-- Work item --
Set down each line of the data exactly, but not the pictures.

(Stored records)
☆ ☆ ☆ ☆
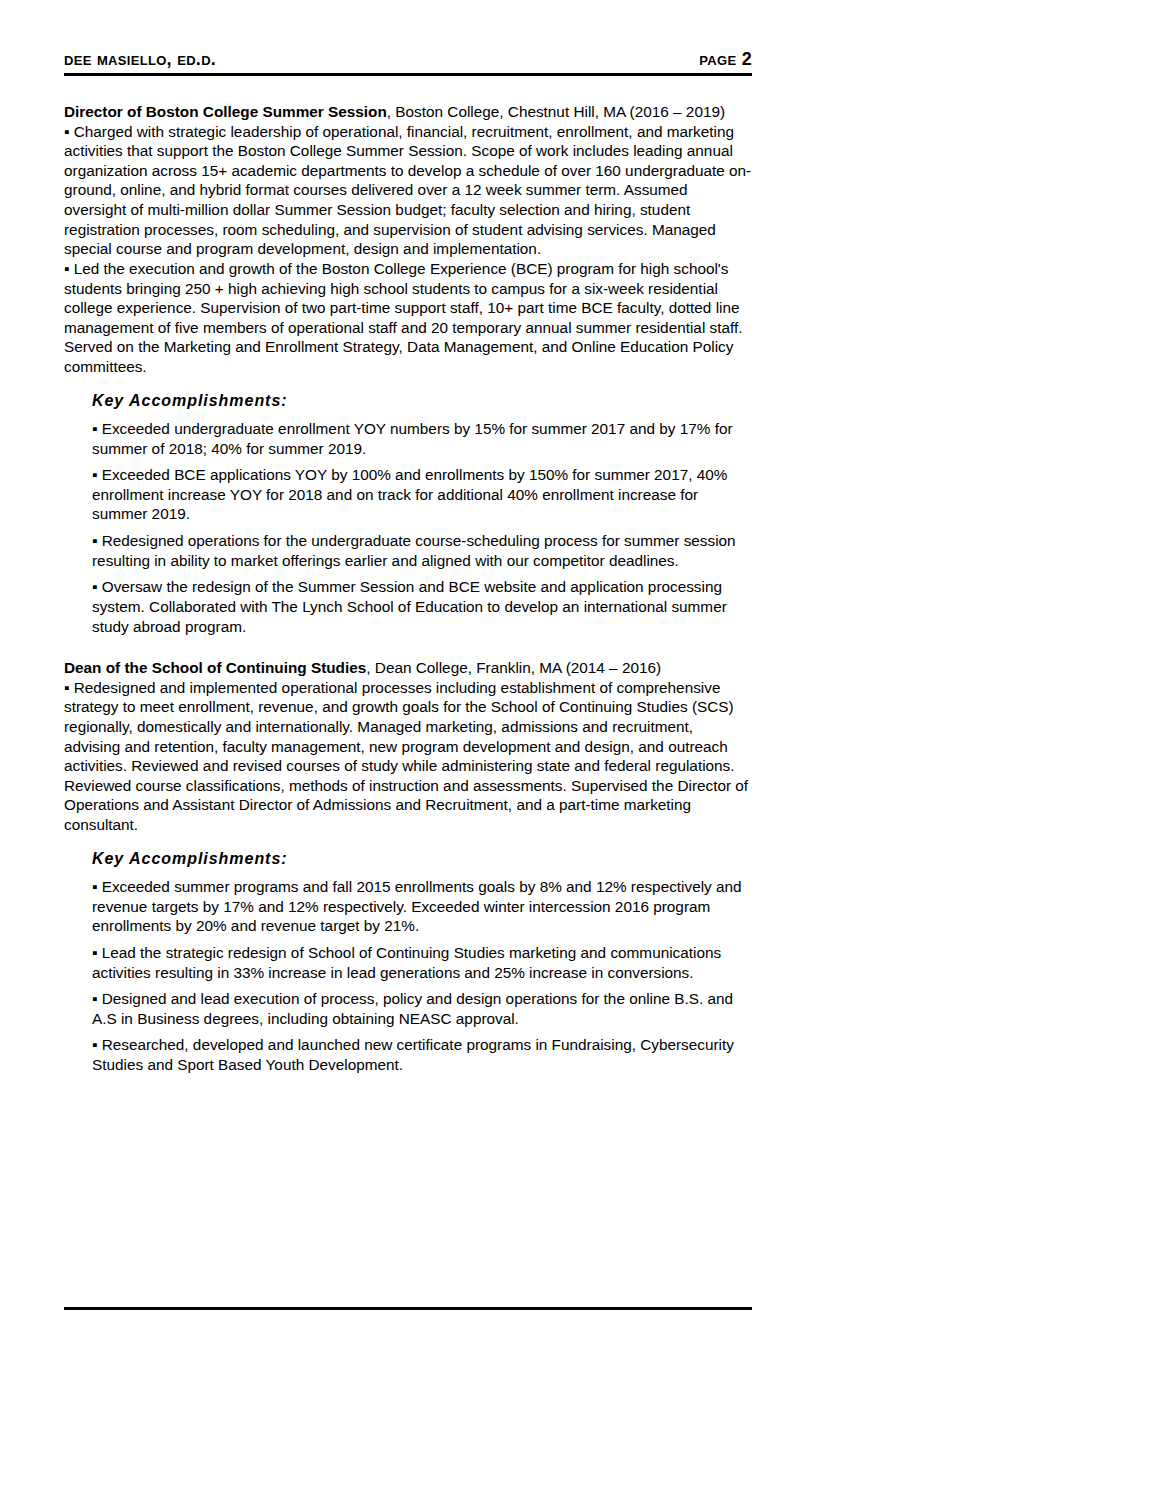Dee Masiello, Ed.D. Page 2
Director of Boston College Summer Session, Boston College, Chestnut Hill, MA (2016 – 2019)
Charged with strategic leadership of operational, financial, recruitment, enrollment, and marketing activities that support the Boston College Summer Session. Scope of work includes leading annual organization across 15+ academic departments to develop a schedule of over 160 undergraduate on-ground, online, and hybrid format courses delivered over a 12 week summer term. Assumed oversight of multi-million dollar Summer Session budget; faculty selection and hiring, student registration processes, room scheduling, and supervision of student advising services. Managed special course and program development, design and implementation.
Led the execution and growth of the Boston College Experience (BCE) program for high school's students bringing 250 + high achieving high school students to campus for a six-week residential college experience. Supervision of two part-time support staff, 10+ part time BCE faculty, dotted line management of five members of operational staff and 20 temporary annual summer residential staff. Served on the Marketing and Enrollment Strategy, Data Management, and Online Education Policy committees.
Key Accomplishments:
Exceeded undergraduate enrollment YOY numbers by 15% for summer 2017 and by 17% for summer of 2018; 40% for summer 2019.
Exceeded BCE applications YOY by 100% and enrollments by 150% for summer 2017, 40% enrollment increase YOY for 2018 and on track for additional 40% enrollment increase for summer 2019.
Redesigned operations for the undergraduate course-scheduling process for summer session resulting in ability to market offerings earlier and aligned with our competitor deadlines.
Oversaw the redesign of the Summer Session and BCE website and application processing system. Collaborated with The Lynch School of Education to develop an international summer study abroad program.
Dean of the School of Continuing Studies, Dean College, Franklin, MA (2014 – 2016)
Redesigned and implemented operational processes including establishment of comprehensive strategy to meet enrollment, revenue, and growth goals for the School of Continuing Studies (SCS) regionally, domestically and internationally. Managed marketing, admissions and recruitment, advising and retention, faculty management, new program development and design, and outreach activities. Reviewed and revised courses of study while administering state and federal regulations. Reviewed course classifications, methods of instruction and assessments. Supervised the Director of Operations and Assistant Director of Admissions and Recruitment, and a part-time marketing consultant.
Key Accomplishments:
Exceeded summer programs and fall 2015 enrollments goals by 8% and 12% respectively and revenue targets by 17% and 12% respectively. Exceeded winter intercession 2016 program enrollments by 20% and revenue target by 21%.
Lead the strategic redesign of School of Continuing Studies marketing and communications activities resulting in 33% increase in lead generations and 25% increase in conversions.
Designed and lead execution of process, policy and design operations for the online B.S. and A.S in Business degrees, including obtaining NEASC approval.
Researched, developed and launched new certificate programs in Fundraising, Cybersecurity Studies and Sport Based Youth Development.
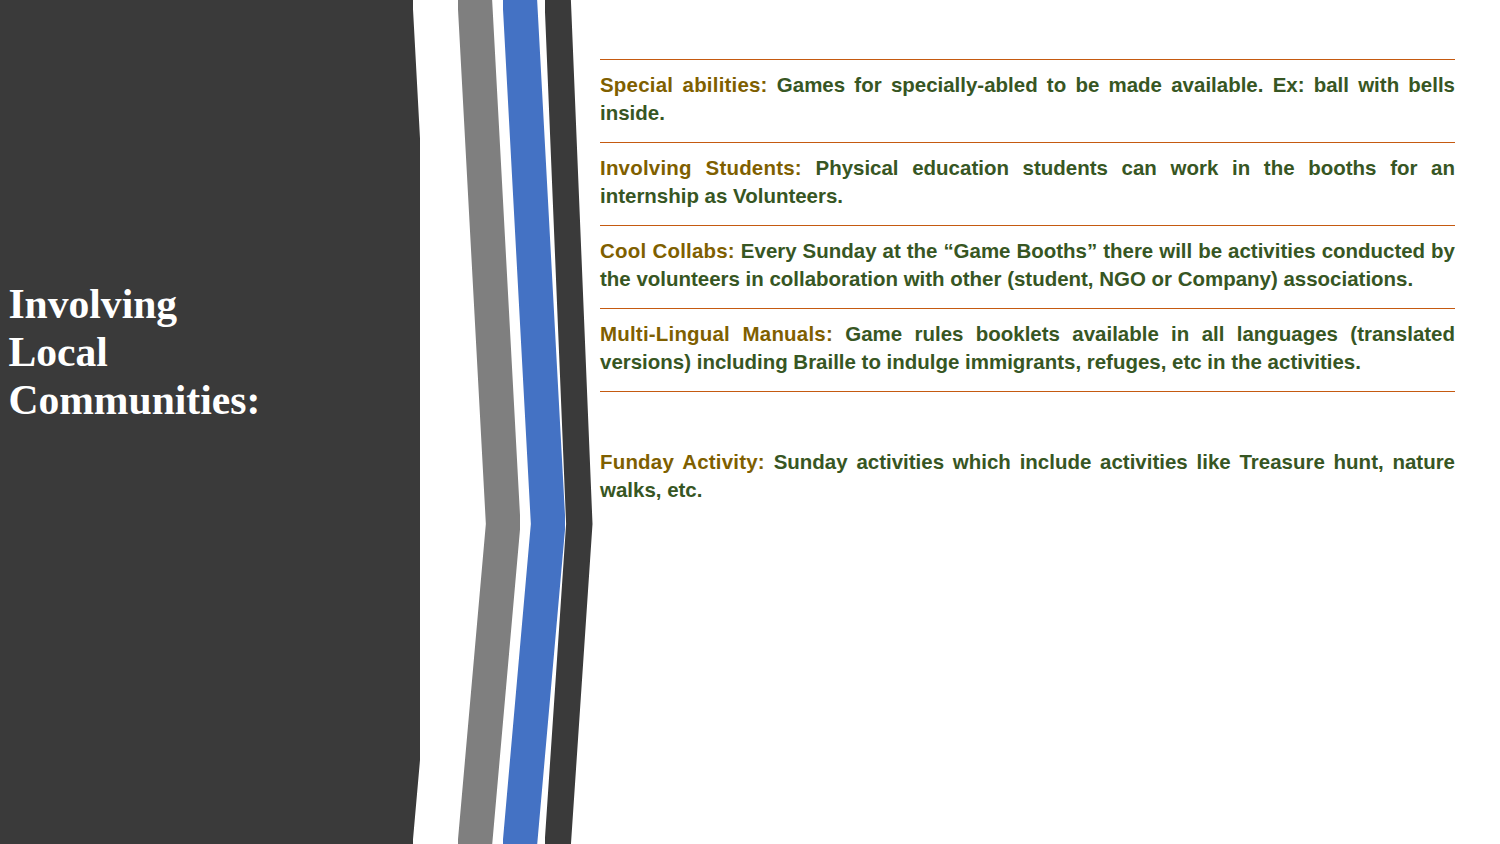Involving Local Communities:
Special abilities: Games for specially-abled to be made available. Ex: ball with bells inside.
Involving Students: Physical education students can work in the booths for an internship as Volunteers.
Cool Collabs: Every Sunday at the “Game Booths” there will be activities conducted by the volunteers in collaboration with other (student, NGO or Company) associations.
Multi-Lingual Manuals: Game rules booklets available in all languages (translated versions) including Braille to indulge immigrants, refuges, etc in the activities.
Funday Activity: Sunday activities which include activities like Treasure hunt, nature walks, etc.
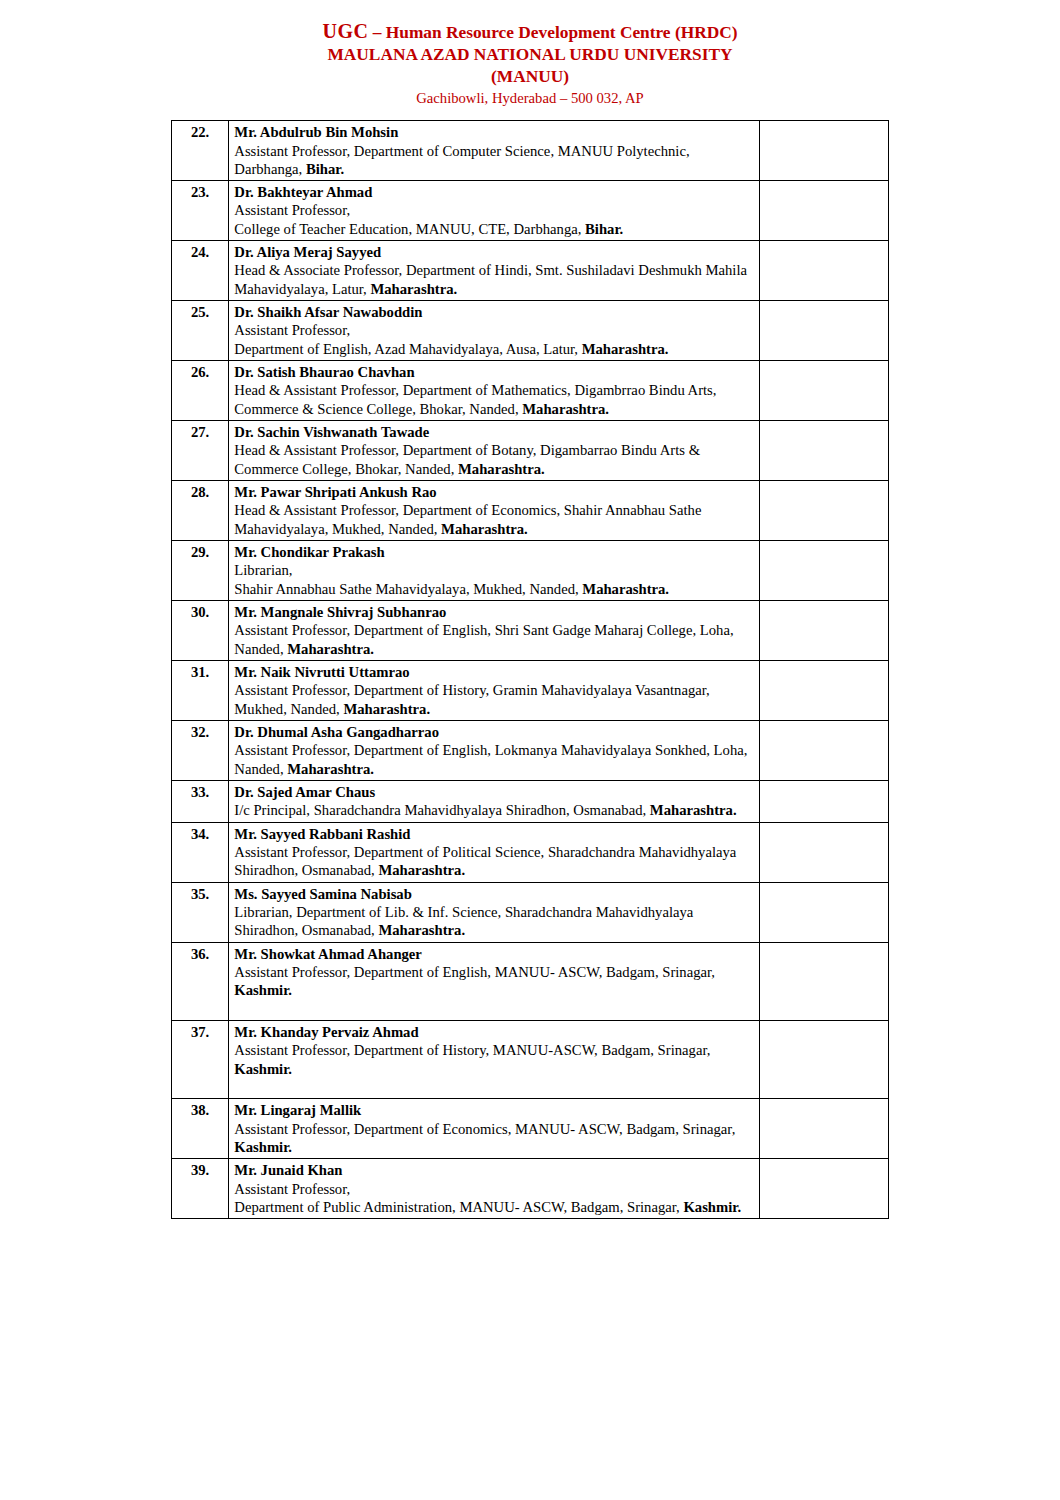UGC – Human Resource Development Centre (HRDC)
MAULANA AZAD NATIONAL URDU UNIVERSITY
(MANUU)
Gachibowli, Hyderabad – 500 032, AP
| 22. | Mr. Abdulrub Bin Mohsin Assistant Professor, Department of Computer Science, MANUU Polytechnic, Darbhanga, Bihar. | |
| 23. | Dr. Bakhteyar Ahmad Assistant Professor, College of Teacher Education, MANUU, CTE, Darbhanga, Bihar. | |
| 24. | Dr. Aliya Meraj Sayyed Head & Associate Professor, Department of Hindi, Smt. Sushiladavi Deshmukh Mahila Mahavidyalaya, Latur, Maharashtra. | |
| 25. | Dr. Shaikh Afsar Nawaboddin Assistant Professor, Department of English, Azad Mahavidyalaya, Ausa, Latur, Maharashtra. | |
| 26. | Dr. Satish Bhaurao Chavhan Head & Assistant Professor, Department of Mathematics, Digambrrao Bindu Arts, Commerce & Science College, Bhokar, Nanded, Maharashtra. | |
| 27. | Dr. Sachin Vishwanath Tawade Head & Assistant Professor, Department of Botany, Digambarrao Bindu Arts & Commerce College, Bhokar, Nanded, Maharashtra. | |
| 28. | Mr. Pawar Shripati Ankush Rao Head & Assistant Professor, Department of Economics, Shahir Annabhau Sathe Mahavidyalaya, Mukhed, Nanded, Maharashtra. | |
| 29. | Mr. Chondikar Prakash Librarian, Shahir Annabhau Sathe Mahavidyalaya, Mukhed, Nanded, Maharashtra. | |
| 30. | Mr. Mangnale Shivraj Subhanrao Assistant Professor, Department of English, Shri Sant Gadge Maharaj College, Loha, Nanded, Maharashtra. | |
| 31. | Mr. Naik Nivrutti Uttamrao Assistant Professor, Department of History, Gramin Mahavidyalaya Vasantnagar, Mukhed, Nanded, Maharashtra. | |
| 32. | Dr. Dhumal Asha Gangadharrao Assistant Professor, Department of English, Lokmanya Mahavidyalaya Sonkhed, Loha, Nanded, Maharashtra. | |
| 33. | Dr. Sajed Amar Chaus I/c Principal, Sharadchandra Mahavidhyalaya Shiradhon, Osmanabad, Maharashtra. | |
| 34. | Mr. Sayyed Rabbani Rashid Assistant Professor, Department of Political Science, Sharadchandra Mahavidhyalaya Shiradhon, Osmanabad, Maharashtra. | |
| 35. | Ms. Sayyed Samina Nabisab Librarian, Department of Lib. & Inf. Science, Sharadchandra Mahavidhyalaya Shiradhon, Osmanabad, Maharashtra. | |
| 36. | Mr. Showkat Ahmad Ahanger Assistant Professor, Department of English, MANUU- ASCW, Badgam, Srinagar, Kashmir. | |
| 37. | Mr. Khanday Pervaiz Ahmad Assistant Professor, Department of History, MANUU-ASCW, Badgam, Srinagar, Kashmir. | |
| 38. | Mr. Lingaraj Mallik Assistant Professor, Department of Economics, MANUU- ASCW, Badgam, Srinagar, Kashmir. | |
| 39. | Mr. Junaid Khan Assistant Professor, Department of Public Administration, MANUU- ASCW, Badgam, Srinagar, Kashmir. | |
☆ ☆ ☆ ☆
-- The completed task --
Dee Masiello, Ed.D. Page 2
Director of Boston College Summer Session, Boston College, Chestnut Hill, MA (2016 – 2019)
Charged with strategic leadership of operational, financial, recruitment, enrollment, and marketing activities that support the Boston College Summer Session. Scope of work includes leading annual organization across 15+ academic departments to develop a schedule of over 160 undergraduate on-ground, online, and hybrid format courses delivered over a 12 week summer term. Assumed oversight of multi-million dollar Summer Session budget; faculty selection and hiring, student registration processes, room scheduling, and supervision of student advising services. Managed special course and program development, design and implementation.
Led the execution and growth of the Boston College Experience (BCE) program for high school's students bringing 250 + high achieving high school students to campus for a six-week residential college experience. Supervision of two part-time support staff, 10+ part time BCE faculty, dotted line management of five members of operational staff and 20 temporary annual summer residential staff. Served on the Marketing and Enrollment Strategy, Data Management, and Online Education Policy committees.
Key Accomplishments:
Exceeded undergraduate enrollment YOY numbers by 15% for summer 2017 and by 17% for summer of 2018; 40% for summer 2019.
Exceeded BCE applications YOY by 100% and enrollments by 150% for summer 2017, 40% enrollment increase YOY for 2018 and on track for additional 40% enrollment increase for summer 2019.
Redesigned operations for the undergraduate course-scheduling process for summer session resulting in ability to market offerings earlier and aligned with our competitor deadlines.
Oversaw the redesign of the Summer Session and BCE website and application processing system. Collaborated with The Lynch School of Education to develop an international summer study abroad program.
Dean of the School of Continuing Studies, Dean College, Franklin, MA (2014 – 2016)
Redesigned and implemented operational processes including establishment of comprehensive strategy to meet enrollment, revenue, and growth goals for the School of Continuing Studies (SCS) regionally, domestically and internationally. Managed marketing, admissions and recruitment, advising and retention, faculty management, new program development and design, and outreach activities. Reviewed and revised courses of study while administering state and federal regulations. Reviewed course classifications, methods of instruction and assessments. Supervised the Director of Operations and Assistant Director of Admissions and Recruitment, and a part-time marketing consultant.
Key Accomplishments:
Exceeded summer programs and fall 2015 enrollments goals by 8% and 12% respectively and revenue targets by 17% and 12% respectively. Exceeded winter intercession 2016 program enrollments by 20% and revenue target by 21%.
Lead the strategic redesign of School of Continuing Studies marketing and communications activities resulting in 33% increase in lead generations and 25% increase in conversions.
Designed and lead execution of process, policy and design operations for the online B.S. and A.S in Business degrees, including obtaining NEASC approval.
Researched, developed and launched new certificate programs in Fundraising, Cybersecurity Studies and Sport Based Youth Development.
Involving Local Communities:
Special abilities: Games for specially-abled to be made available. Ex: ball with bells inside.
Involving Students: Physical education students can work in the booths for an internship as Volunteers.
Cool Collabs: Every Sunday at the “Game Booths” there will be activities conducted by the volunteers in collaboration with other (student, NGO or Company) associations.
Multi-Lingual Manuals: Game rules booklets available in all languages (translated versions) including Braille to indulge immigrants, refuges, etc in the activities.
Funday Activity: Sunday activities which include activities like Treasure hunt, nature walks, etc.
UGC – Human Resource Development Centre (HRDC)
MAULANA AZAD NATIONAL URDU UNIVERSITY
(MANUU)
Gachibowli, Hyderabad – 500 032, AP
| 22. | Mr. Abdulrub Bin Mohsin Assistant Professor, Department of Computer Science, MANUU Polytechnic, Darbhanga, Bihar. | |
| 23. | Dr. Bakhteyar Ahmad Assistant Professor, College of Teacher Education, MANUU, CTE, Darbhanga, Bihar. | |
| 24. | Dr. Aliya Meraj Sayyed Head & Associate Professor, Department of Hindi, Smt. Sushiladavi Deshmukh Mahila Mahavidyalaya, Latur, Maharashtra. | |
| 25. | Dr. Shaikh Afsar Nawaboddin Assistant Professor, Department of English, Azad Mahavidyalaya, Ausa, Latur, Maharashtra. | |
| 26. | Dr. Satish Bhaurao Chavhan Head & Assistant Professor, Department of Mathematics, Digambrrao Bindu Arts, Commerce & Science College, Bhokar, Nanded, Maharashtra. | |
| 27. | Dr. Sachin Vishwanath Tawade Head & Assistant Professor, Department of Botany, Digambarrao Bindu Arts & Commerce College, Bhokar, Nanded, Maharashtra. | |
| 28. | Mr. Pawar Shripati Ankush Rao Head & Assistant Professor, Department of Economics, Shahir Annabhau Sathe Mahavidyalaya, Mukhed, Nanded, Maharashtra. | |
| 29. | Mr. Chondikar Prakash Librarian, Shahir Annabhau Sathe Mahavidyalaya, Mukhed, Nanded, Maharashtra. | |
| 30. | Mr. Mangnale Shivraj Subhanrao Assistant Professor, Department of English, Shri Sant Gadge Maharaj College, Loha, Nanded, Maharashtra. | |
| 31. | Mr. Naik Nivrutti Uttamrao Assistant Professor, Department of History, Gramin Mahavidyalaya Vasantnagar, Mukhed, Nanded, Maharashtra. | |
| 32. | Dr. Dhumal Asha Gangadharrao Assistant Professor, Department of English, Lokmanya Mahavidyalaya Sonkhed, Loha, Nanded, Maharashtra. | |
| 33. | Dr. Sajed Amar Chaus I/c Principal, Sharadchandra Mahavidhyalaya Shiradhon, Osmanabad, Maharashtra. | |
| 34. | Mr. Sayyed Rabbani Rashid Assistant Professor, Department of Political Science, Sharadchandra Mahavidhyalaya Shiradhon, Osmanabad, Maharashtra. | |
| 35. | Ms. Sayyed Samina Nabisab Librarian, Department of Lib. & Inf. Science, Sharadchandra Mahavidhyalaya Shiradhon, Osmanabad, Maharashtra. | |
| 36. | Mr. Showkat Ahmad Ahanger Assistant Professor, Department of English, MANUU- ASCW, Badgam, Srinagar, Kashmir. | |
| 37. | Mr. Khanday Pervaiz Ahmad Assistant Professor, Department of History, MANUU-ASCW, Badgam, Srinagar, Kashmir. | |
| 38. | Mr. Lingaraj Mallik Assistant Professor, Department of Economics, MANUU- ASCW, Badgam, Srinagar, Kashmir. | |
| 39. | Mr. Junaid Khan Assistant Professor, Department of Public Administration, MANUU- ASCW, Badgam, Srinagar, Kashmir. | |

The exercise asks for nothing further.